Every line of the data must be retyped exactly as it stands.

[Data records]
********
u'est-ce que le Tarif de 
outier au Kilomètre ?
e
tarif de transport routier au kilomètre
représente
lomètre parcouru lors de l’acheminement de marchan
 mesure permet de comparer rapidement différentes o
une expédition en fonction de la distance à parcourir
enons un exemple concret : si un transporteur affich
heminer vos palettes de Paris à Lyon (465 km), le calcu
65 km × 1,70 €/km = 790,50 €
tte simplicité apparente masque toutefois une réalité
********
• **RESPONSE TO THIS EXERCISE**:
u'est-ce que le Tarif de 
outier au Kilomètre ?
e
tarif de transport routier au kilomètre
représente
lomètre parcouru lors de l’acheminement de marchan
 mesure permet de comparer rapidement différentes o
une expédition en fonction de la distance à parcourir
enons un exemple concret : si un transporteur affich
heminer vos palettes de Paris à Lyon (465 km), le calcu
65 km × 1,70 €/km = 790,50 €
tte simplicité apparente masque toutefois une réalité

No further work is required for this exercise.